## [Task prompt]
Return the text read from each of the records below, line for line and unchanged, leaving the pictures out of your answer.

## [Source records]
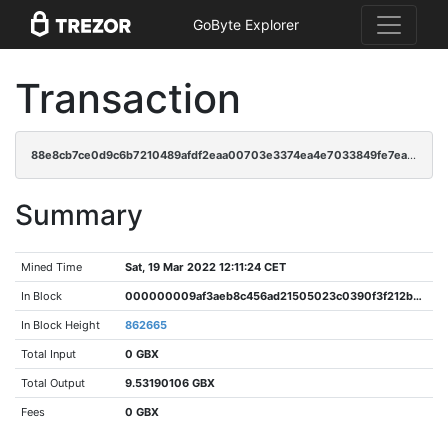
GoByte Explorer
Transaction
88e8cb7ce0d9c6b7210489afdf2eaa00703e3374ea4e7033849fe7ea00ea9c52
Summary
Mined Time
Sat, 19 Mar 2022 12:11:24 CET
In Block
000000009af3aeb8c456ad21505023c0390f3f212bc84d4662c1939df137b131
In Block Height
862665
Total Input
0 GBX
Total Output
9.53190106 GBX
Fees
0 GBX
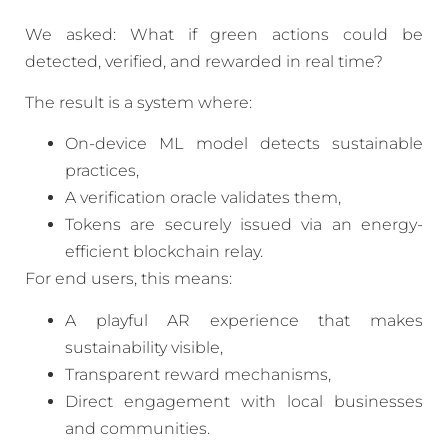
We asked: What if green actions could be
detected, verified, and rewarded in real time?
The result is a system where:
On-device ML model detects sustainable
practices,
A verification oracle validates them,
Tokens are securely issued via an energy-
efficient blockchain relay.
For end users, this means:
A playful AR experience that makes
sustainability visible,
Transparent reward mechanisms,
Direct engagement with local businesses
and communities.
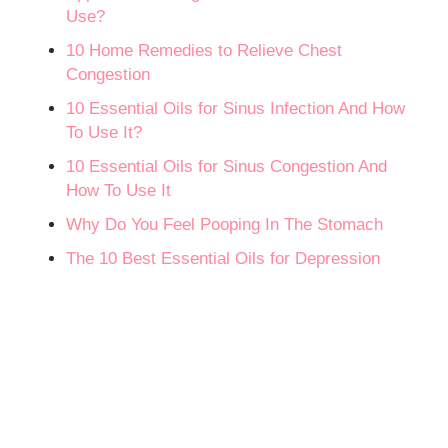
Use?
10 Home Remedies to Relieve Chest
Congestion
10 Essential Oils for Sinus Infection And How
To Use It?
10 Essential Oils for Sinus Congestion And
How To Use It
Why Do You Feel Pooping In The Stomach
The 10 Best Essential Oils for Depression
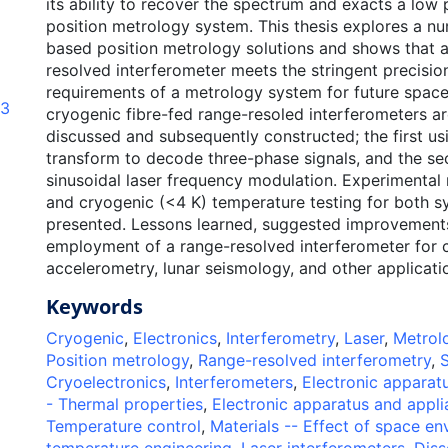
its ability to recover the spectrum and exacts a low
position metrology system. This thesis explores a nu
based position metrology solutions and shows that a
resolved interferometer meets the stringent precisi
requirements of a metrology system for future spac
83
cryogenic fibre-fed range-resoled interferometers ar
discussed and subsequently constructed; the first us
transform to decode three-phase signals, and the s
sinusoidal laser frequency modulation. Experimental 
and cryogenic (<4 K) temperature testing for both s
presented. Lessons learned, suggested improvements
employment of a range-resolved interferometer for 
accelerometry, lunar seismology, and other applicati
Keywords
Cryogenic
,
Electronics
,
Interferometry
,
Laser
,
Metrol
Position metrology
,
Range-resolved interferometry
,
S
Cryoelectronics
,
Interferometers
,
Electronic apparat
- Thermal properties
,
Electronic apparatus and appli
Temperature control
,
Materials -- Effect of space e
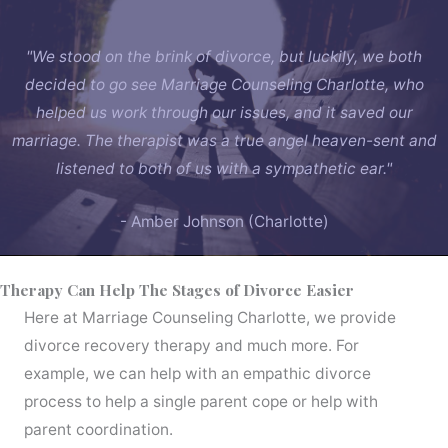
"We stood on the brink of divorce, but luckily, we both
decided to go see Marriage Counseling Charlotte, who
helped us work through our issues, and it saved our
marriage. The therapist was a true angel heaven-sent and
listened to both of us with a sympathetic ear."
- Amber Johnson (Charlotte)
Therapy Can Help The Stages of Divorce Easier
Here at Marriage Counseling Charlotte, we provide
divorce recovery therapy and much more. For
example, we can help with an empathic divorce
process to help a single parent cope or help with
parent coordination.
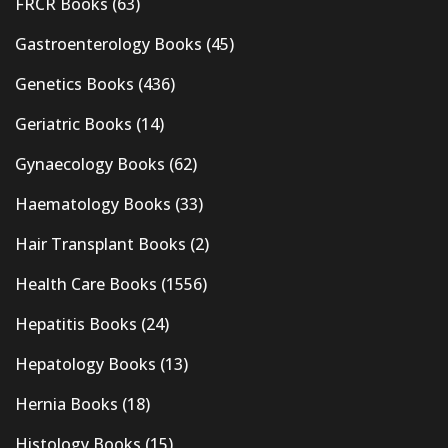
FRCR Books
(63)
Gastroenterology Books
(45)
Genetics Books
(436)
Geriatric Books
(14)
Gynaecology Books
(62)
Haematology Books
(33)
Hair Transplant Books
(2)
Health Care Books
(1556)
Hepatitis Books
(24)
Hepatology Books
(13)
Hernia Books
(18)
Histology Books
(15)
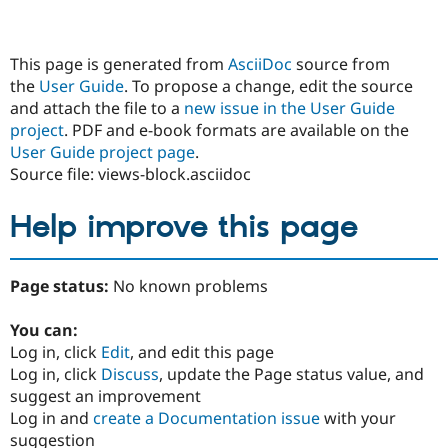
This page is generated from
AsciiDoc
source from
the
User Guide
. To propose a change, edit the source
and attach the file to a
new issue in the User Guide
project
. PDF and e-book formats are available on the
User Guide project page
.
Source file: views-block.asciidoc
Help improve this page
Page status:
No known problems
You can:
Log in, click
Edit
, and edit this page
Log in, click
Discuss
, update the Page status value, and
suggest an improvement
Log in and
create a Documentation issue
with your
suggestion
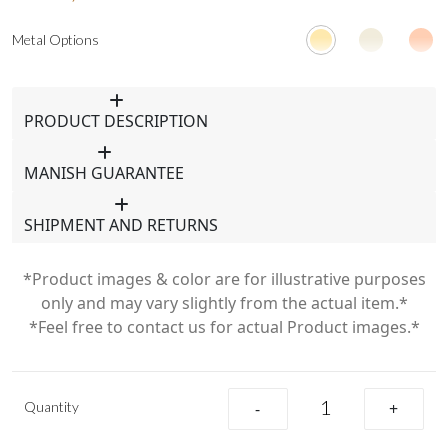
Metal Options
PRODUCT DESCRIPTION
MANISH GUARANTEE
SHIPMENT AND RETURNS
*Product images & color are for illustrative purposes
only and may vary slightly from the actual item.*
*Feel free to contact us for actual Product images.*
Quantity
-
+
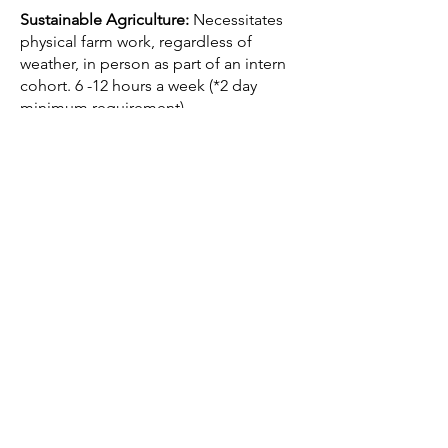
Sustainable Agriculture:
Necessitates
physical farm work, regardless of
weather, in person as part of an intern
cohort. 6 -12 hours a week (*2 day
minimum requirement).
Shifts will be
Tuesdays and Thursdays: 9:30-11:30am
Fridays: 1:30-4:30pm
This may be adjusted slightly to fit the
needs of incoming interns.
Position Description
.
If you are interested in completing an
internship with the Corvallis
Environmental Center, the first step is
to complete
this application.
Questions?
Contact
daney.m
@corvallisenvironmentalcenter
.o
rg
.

## [Expected answer]
GoByte Explorer
Transaction
88e8cb7ce0d9c6b7210489afdf2eaa00703e3374ea4e7033849fe7ea00ea9c52
Summary
Mined Time
Sat, 19 Mar 2022 12:11:24 CET
In Block
000000009af3aeb8c456ad21505023c0390f3f212bc84d4662c1939df137b131
In Block Height
862665
Total Input
0 GBX
Total Output
9.53190106 GBX
Fees
0 GBX
We asked: What if green actions could be
detected, verified, and rewarded in real time?
The result is a system where:
On-device ML model detects sustainable
practices,
A verification oracle validates them,
Tokens are securely issued via an energy-
efficient blockchain relay.
For end users, this means:
A playful AR experience that makes
sustainability visible,
Transparent reward mechanisms,
Direct engagement with local businesses
and communities.
Use?
10 Home Remedies to Relieve Chest
Congestion
10 Essential Oils for Sinus Infection And How
To Use It?
10 Essential Oils for Sinus Congestion And
How To Use It
Why Do You Feel Pooping In The Stomach
The 10 Best Essential Oils for Depression
its ability to recover the spectrum and exacts a low
position metrology system. This thesis explores a nu
based position metrology solutions and shows that a
resolved interferometer meets the stringent precisi
requirements of a metrology system for future spac
83
cryogenic fibre-fed range-resoled interferometers ar
discussed and subsequently constructed; the first us
transform to decode three-phase signals, and the s
sinusoidal laser frequency modulation. Experimental 
and cryogenic (<4 K) temperature testing for both s
presented. Lessons learned, suggested improvements
employment of a range-resolved interferometer for 
accelerometry, lunar seismology, and other applicati
Keywords
Cryogenic
,
Electronics
,
Interferometry
,
Laser
,
Metrol
Position metrology
,
Range-resolved interferometry
,
S
Cryoelectronics
,
Interferometers
,
Electronic apparat
- Thermal properties
,
Electronic apparatus and appli
Temperature control
,
Materials -- Effect of space e
"We stood on the brink of divorce, but luckily, we both
decided to go see Marriage Counseling Charlotte, who
helped us work through our issues, and it saved our
marriage. The therapist was a true angel heaven-sent and
listened to both of us with a sympathetic ear."
- Amber Johnson (Charlotte)
Therapy Can Help The Stages of Divorce Easier
Here at Marriage Counseling Charlotte, we provide
divorce recovery therapy and much more. For
example, we can help with an empathic divorce
process to help a single parent cope or help with
parent coordination.
FRCR Books
(63)
Gastroenterology Books
(45)
Genetics Books
(436)
Geriatric Books
(14)
Gynaecology Books
(62)
Haematology Books
(33)
Hair Transplant Books
(2)
Health Care Books
(1556)
Hepatitis Books
(24)
Hepatology Books
(13)
Hernia Books
(18)
Histology Books
(15)
This page is generated from
AsciiDoc
source from
the
User Guide
. To propose a change, edit the source
and attach the file to a
new issue in the User Guide
project
. PDF and e-book formats are available on the
User Guide project page
.
Source file: views-block.asciidoc
Help improve this page
Page status:
No known problems
You can:
Log in, click
Edit
, and edit this page
Log in, click
Discuss
, update the Page status value, and
suggest an improvement
Log in and
create a Documentation issue
with your
suggestion
Metal Options
PRODUCT DESCRIPTION
MANISH GUARANTEE
SHIPMENT AND RETURNS
*Product images & color are for illustrative purposes
only and may vary slightly from the actual item.*
*Feel free to contact us for actual Product images.*
Quantity
-
+
Sustainable Agriculture:
Necessitates
physical farm work, regardless of
weather, in person as part of an intern
cohort. 6 -12 hours a week (*2 day
minimum requirement).
Shifts will be
Tuesdays and Thursdays: 9:30-11:30am
Fridays: 1:30-4:30pm
This may be adjusted slightly to fit the
needs of incoming interns.
Position Description
.
If you are interested in completing an
internship with the Corvallis
Environmental Center, the first step is
to complete
this application.
Questions?
Contact
daney.m
@corvallisenvironmentalcenter
.o
rg
.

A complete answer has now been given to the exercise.